With the entry of record levels of renewable energy into Australia’s energy market needing to be coordinated with the exit of ageing fossil-fuelled generation, the Australian Energy Market Commission (AEMC) has released a final rule on system strength, a smooth and predictable voltage waveform critical for the maintaining of a stable and reliable power system.
Australia’s generation mix is changing rapidly with new energy resources including solar, wind, batteries and hydrogen entering the system, pushing out coal and even gas-fired generation.
The Energy Security Board (ESB) has estimated that over the next 20 years, between 26 GW and 50 GW of large-scale renewable energy is expected to come online in Australia, along with between 13 GW to 24 GW of distributed solar. This predicted influx is in addition to existing and committed projects.
At the same time Australia’s traditional generation plants are exiting the market, with two-thirds of the existing fossil-fuel facilities set to be shuttered by 2040.
The AEMC said the scale of incoming renewable energy is leading to higher demand for essential system services, such as system strength, which have traditionally been provided by the large synchronous generators.
The Commission said the existing ways of providing system strength services are no longer fit for purpose, leading to delays in generators connecting to the grid while the Australian Energy Market Operator (AEMO) has been required to intervene in the market when there is inadequate system strength, including by potentially constraining renewable power.
AEMC chair Anna Collyer said the final rule was an important response to the transformation in the electricity system as it moves to a low-carbon future.
“We expect that batteries, renewable generators and big loads like hydrogen will find it simpler, faster and more predictable to connect to the grid as a result of this decision,” she said.
“Our approach to this rule change is a practical one, incorporating significant stakeholder input and analysis, that seeks to mitigate the consequences of inefficient market outcomes due to a lack of system strength.

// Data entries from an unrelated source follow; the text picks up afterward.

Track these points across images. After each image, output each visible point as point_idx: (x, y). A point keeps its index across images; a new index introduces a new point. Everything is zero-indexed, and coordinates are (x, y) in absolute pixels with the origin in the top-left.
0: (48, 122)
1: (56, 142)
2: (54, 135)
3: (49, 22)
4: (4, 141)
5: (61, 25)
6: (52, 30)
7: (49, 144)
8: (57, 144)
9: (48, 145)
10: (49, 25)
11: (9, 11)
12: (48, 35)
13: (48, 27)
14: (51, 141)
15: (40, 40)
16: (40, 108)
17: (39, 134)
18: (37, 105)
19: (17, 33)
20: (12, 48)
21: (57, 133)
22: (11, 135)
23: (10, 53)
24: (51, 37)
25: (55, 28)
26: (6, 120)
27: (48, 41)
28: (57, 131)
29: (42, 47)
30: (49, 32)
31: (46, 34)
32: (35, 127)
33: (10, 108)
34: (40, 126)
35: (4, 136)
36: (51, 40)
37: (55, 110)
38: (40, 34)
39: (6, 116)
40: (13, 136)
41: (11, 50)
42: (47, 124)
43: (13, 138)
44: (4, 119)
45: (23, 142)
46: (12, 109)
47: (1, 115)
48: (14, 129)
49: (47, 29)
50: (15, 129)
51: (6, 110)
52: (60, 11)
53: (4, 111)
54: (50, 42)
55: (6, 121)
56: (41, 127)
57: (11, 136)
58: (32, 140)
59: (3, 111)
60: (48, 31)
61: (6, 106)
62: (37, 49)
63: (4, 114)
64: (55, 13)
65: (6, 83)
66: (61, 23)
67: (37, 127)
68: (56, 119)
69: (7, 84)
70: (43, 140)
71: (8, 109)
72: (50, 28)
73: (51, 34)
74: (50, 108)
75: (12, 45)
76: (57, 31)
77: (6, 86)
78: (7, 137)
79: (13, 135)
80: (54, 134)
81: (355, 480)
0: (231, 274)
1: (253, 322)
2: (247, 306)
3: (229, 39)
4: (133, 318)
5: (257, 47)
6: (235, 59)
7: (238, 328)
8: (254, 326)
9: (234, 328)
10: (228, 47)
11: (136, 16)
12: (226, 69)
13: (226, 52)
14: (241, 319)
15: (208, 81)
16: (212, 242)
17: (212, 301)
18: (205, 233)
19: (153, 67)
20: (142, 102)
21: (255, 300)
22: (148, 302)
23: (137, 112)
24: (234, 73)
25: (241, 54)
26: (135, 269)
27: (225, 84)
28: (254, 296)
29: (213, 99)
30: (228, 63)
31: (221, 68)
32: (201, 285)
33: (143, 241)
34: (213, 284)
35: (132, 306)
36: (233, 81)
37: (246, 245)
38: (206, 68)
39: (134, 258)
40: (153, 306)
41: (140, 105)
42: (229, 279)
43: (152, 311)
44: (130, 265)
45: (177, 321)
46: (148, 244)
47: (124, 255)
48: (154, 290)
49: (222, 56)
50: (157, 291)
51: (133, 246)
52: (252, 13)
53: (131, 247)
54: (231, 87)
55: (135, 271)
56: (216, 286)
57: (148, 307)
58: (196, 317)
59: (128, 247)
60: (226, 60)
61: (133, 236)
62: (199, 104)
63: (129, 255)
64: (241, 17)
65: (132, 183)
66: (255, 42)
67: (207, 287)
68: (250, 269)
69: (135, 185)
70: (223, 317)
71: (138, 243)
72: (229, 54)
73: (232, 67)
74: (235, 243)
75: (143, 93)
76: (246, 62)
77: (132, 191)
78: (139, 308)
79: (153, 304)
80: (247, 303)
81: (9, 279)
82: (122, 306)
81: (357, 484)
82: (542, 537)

“This should translate into more energy producers entering Australia’s National Electricity Market (NEM), which is a win for competition and a win for consumers.”
The AEMC said the new rule creates a three-pronged framework to create a more forward-looking regime so system strength is supplied where and when it is needed.

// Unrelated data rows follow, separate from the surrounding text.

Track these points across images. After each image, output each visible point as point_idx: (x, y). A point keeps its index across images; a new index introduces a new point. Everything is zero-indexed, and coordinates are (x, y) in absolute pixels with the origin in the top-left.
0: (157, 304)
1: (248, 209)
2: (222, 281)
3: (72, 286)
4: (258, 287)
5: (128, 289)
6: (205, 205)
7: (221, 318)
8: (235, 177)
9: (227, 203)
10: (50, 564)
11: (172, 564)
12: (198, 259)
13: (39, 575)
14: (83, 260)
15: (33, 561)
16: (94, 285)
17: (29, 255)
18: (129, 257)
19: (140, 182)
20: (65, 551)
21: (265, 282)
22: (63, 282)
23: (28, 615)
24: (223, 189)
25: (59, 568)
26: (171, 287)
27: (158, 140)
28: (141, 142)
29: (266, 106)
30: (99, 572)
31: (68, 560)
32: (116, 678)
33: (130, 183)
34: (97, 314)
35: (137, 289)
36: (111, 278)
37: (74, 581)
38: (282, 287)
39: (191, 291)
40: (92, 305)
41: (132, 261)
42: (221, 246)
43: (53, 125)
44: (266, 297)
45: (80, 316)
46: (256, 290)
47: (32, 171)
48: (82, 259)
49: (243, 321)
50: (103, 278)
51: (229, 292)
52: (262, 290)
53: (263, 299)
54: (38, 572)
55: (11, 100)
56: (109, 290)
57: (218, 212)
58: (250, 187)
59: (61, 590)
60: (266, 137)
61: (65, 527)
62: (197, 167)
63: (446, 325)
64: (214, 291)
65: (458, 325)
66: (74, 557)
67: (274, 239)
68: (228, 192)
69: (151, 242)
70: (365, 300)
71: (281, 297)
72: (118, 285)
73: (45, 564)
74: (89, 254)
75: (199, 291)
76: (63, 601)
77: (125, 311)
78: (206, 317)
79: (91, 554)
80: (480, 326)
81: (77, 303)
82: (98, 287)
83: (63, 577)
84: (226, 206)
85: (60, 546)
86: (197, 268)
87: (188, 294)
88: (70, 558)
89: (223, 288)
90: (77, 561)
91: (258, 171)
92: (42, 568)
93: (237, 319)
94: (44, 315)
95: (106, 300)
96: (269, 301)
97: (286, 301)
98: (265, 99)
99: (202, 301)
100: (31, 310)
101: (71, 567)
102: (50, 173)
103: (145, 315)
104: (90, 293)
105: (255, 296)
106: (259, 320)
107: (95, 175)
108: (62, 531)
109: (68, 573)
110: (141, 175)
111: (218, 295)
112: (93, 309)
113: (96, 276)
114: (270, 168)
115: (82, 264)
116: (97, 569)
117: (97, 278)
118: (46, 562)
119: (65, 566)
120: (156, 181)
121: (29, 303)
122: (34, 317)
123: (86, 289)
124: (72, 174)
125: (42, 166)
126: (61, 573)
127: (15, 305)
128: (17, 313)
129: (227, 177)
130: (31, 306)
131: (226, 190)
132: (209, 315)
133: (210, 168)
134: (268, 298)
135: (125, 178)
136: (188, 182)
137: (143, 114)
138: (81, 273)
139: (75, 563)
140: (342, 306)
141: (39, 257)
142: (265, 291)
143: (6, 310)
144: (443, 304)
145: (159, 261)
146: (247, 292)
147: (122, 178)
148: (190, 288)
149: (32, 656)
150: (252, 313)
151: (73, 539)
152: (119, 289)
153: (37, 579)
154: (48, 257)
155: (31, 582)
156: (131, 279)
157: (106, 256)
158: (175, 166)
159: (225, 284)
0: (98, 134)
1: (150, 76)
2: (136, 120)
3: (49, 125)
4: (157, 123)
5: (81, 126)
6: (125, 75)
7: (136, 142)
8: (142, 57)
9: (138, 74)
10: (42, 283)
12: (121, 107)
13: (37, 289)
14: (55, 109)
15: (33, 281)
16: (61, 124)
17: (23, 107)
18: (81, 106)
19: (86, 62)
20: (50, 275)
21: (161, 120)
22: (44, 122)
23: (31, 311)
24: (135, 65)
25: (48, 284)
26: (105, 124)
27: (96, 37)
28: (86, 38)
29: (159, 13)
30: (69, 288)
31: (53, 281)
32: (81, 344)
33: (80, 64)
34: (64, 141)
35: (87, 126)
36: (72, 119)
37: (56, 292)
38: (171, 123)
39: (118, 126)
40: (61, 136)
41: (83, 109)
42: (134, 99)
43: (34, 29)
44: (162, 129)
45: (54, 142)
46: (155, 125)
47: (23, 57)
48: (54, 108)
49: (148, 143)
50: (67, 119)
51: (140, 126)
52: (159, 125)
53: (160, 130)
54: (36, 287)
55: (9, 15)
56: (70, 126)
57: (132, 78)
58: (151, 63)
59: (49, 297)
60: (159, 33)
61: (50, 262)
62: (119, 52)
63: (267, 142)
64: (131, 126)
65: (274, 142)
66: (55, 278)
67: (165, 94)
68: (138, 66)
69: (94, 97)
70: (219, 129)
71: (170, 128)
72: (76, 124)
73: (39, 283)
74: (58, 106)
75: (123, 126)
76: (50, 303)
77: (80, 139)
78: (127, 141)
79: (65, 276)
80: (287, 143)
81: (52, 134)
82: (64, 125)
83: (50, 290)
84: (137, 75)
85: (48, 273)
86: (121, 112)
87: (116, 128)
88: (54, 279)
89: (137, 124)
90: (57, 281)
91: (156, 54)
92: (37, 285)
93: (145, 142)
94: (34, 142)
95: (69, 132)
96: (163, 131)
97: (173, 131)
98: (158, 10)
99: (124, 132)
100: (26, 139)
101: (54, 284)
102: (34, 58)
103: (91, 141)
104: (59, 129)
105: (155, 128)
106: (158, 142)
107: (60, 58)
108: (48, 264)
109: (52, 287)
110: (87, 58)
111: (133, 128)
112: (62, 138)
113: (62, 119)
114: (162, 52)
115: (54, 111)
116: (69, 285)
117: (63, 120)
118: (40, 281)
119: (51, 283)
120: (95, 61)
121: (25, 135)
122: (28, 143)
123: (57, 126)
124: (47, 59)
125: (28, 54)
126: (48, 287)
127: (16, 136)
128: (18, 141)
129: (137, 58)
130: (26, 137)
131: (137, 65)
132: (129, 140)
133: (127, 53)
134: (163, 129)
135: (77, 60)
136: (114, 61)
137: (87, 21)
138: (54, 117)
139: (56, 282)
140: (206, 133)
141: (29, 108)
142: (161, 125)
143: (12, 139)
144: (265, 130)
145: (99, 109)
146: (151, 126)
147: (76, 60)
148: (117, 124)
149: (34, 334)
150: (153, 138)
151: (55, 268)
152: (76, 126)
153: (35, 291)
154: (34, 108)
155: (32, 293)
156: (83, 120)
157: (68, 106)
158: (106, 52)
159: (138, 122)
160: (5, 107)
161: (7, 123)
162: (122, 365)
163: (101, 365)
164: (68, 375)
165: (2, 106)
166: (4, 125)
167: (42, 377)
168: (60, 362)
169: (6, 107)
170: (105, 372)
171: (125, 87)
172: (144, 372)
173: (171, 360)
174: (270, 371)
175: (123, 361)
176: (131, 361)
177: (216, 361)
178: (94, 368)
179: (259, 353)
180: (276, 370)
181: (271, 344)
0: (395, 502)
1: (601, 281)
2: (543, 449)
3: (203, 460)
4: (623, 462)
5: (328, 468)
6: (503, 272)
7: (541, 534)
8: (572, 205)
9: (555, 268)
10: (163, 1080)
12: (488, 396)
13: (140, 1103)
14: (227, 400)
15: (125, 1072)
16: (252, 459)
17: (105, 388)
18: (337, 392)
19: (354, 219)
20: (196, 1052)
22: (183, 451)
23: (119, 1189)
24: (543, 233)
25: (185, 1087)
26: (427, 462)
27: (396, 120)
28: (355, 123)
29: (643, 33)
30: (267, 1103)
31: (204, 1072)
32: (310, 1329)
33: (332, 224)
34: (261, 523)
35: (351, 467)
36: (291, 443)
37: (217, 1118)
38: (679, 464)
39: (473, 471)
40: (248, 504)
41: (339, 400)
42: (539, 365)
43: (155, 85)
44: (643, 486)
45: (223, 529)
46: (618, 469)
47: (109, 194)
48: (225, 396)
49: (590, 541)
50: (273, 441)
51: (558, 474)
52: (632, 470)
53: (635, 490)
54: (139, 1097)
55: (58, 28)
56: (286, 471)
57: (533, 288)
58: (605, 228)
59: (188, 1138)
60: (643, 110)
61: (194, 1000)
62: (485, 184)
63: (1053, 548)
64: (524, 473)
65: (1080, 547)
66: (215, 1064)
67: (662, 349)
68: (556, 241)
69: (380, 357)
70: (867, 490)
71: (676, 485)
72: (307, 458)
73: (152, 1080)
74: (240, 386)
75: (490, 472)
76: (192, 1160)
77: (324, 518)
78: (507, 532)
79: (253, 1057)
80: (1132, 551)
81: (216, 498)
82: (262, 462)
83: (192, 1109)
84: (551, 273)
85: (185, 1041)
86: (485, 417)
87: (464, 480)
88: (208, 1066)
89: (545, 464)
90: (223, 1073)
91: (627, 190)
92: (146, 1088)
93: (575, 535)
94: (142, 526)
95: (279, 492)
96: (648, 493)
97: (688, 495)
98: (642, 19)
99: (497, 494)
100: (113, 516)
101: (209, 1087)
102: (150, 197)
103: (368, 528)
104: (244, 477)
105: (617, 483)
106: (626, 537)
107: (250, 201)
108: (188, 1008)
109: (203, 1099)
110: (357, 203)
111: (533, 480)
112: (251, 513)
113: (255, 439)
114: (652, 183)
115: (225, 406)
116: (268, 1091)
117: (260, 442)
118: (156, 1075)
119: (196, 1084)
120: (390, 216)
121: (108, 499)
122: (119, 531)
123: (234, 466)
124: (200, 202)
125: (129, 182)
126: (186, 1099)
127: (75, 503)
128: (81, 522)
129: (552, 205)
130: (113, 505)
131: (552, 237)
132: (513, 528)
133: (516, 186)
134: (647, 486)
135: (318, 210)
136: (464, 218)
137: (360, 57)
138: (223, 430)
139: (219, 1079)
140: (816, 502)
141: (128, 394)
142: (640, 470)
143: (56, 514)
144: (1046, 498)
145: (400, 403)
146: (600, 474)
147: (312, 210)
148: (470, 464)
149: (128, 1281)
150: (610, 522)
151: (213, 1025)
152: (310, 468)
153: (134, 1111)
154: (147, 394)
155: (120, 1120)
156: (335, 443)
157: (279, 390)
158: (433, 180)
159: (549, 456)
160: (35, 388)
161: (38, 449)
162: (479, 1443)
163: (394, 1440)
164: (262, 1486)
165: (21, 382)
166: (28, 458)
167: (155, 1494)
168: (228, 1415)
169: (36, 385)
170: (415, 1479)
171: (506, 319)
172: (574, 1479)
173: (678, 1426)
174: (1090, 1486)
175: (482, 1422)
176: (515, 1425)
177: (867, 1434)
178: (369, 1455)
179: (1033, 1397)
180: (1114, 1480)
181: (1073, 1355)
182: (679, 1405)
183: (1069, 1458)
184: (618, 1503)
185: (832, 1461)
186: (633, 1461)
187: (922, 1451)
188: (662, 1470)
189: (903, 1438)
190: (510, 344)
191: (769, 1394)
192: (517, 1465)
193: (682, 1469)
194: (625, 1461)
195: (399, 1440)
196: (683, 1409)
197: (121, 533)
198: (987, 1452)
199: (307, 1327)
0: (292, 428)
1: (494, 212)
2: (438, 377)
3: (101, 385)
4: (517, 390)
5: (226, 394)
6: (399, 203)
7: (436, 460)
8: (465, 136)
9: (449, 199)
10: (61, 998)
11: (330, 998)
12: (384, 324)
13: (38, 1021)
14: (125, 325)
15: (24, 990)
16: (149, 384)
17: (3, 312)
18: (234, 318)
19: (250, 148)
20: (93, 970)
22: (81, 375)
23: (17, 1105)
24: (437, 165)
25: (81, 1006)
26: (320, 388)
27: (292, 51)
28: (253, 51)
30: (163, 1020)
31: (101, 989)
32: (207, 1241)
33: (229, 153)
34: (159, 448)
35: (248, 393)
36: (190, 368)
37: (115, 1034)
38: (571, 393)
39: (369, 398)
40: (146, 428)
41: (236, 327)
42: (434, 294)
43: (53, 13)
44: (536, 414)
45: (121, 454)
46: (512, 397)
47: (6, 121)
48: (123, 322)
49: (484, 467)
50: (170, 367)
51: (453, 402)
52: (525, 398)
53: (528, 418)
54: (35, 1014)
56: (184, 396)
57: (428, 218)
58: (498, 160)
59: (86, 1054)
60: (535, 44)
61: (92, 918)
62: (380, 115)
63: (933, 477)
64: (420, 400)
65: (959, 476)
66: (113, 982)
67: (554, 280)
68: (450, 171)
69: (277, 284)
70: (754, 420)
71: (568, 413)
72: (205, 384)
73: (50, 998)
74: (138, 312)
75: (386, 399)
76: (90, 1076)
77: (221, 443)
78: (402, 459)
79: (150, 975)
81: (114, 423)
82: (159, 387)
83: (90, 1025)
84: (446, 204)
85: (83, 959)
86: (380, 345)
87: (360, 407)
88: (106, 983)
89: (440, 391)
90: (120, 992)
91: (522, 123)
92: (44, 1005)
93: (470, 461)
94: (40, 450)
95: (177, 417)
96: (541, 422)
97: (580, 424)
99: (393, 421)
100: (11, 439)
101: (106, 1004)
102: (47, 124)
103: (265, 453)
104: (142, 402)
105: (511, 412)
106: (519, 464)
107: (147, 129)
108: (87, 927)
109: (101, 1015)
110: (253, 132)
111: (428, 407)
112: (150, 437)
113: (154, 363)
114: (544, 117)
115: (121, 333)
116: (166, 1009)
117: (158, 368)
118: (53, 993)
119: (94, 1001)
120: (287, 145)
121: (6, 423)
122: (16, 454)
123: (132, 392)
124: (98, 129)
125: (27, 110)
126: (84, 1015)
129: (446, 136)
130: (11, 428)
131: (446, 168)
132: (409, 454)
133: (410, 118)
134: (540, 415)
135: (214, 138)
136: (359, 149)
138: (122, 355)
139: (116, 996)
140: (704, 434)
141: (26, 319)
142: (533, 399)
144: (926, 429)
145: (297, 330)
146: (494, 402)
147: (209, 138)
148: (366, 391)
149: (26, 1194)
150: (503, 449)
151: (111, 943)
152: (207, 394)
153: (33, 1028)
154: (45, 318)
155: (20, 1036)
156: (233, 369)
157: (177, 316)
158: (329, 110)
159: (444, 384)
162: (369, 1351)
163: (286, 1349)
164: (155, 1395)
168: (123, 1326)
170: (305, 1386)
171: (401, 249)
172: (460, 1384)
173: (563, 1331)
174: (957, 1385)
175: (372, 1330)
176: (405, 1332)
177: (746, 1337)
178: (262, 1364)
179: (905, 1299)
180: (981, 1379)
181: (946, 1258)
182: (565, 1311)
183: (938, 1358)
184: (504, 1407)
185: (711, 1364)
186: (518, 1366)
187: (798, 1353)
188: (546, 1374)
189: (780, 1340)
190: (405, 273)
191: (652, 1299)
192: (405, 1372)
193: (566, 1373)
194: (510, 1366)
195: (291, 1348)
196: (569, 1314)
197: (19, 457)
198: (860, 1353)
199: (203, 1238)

Transmission networks will be obliged to provide sufficient levels of system strength, reducing the costs and delays of connections to the grid. The AEMC expects this will keep the system secure while avoiding costly interventions and constraints that are otherwise paid for by generators connecting to the grid and customers.
New access standards will apply for large loads like hydrogen and generators including utility-scale solar and batteries that connect to the grid via inverters. The AMEC said by setting certain levels of technical performance, these standards will reduce the demand for system strength, helping to reduce the costs of supplying energy.
A system strength mitigation requirement will also be introduced to ensure a clearer and more predictable way for new energy resources such as batteries to connect to the grid. Essentially, large loads and generators will either pay a charge for system strength or do their own remediation to provide their own system strength.
The Commission said this will replace and evolve the current ‘do no harm’ obligation on new connections.
Collyer said taken together, the changes are a landmark new approach to support the transitioning power system.
“Today’s rule should result in greater system security, fewer costly interventions by AEMO and a system that allows easier and quicker connections of new energy resources to the grid, helping to lower costs for consumers,” she said.
Collyer also suggested the reforms would provide more certainty for renewable energy investors.
“These new measures will allow investors to avoid a long, complex and potentially costly process when a new resource is connecting to the grid,” she said.
“Investors will also be in a better position to clearly gauge investments by reducing the need for costly and market-distorting interventions.”
The AEMC said the rule change dovetails with the final advice recently provided to Energy Ministers by the ESB on a fit-for-purpose market design post 2025.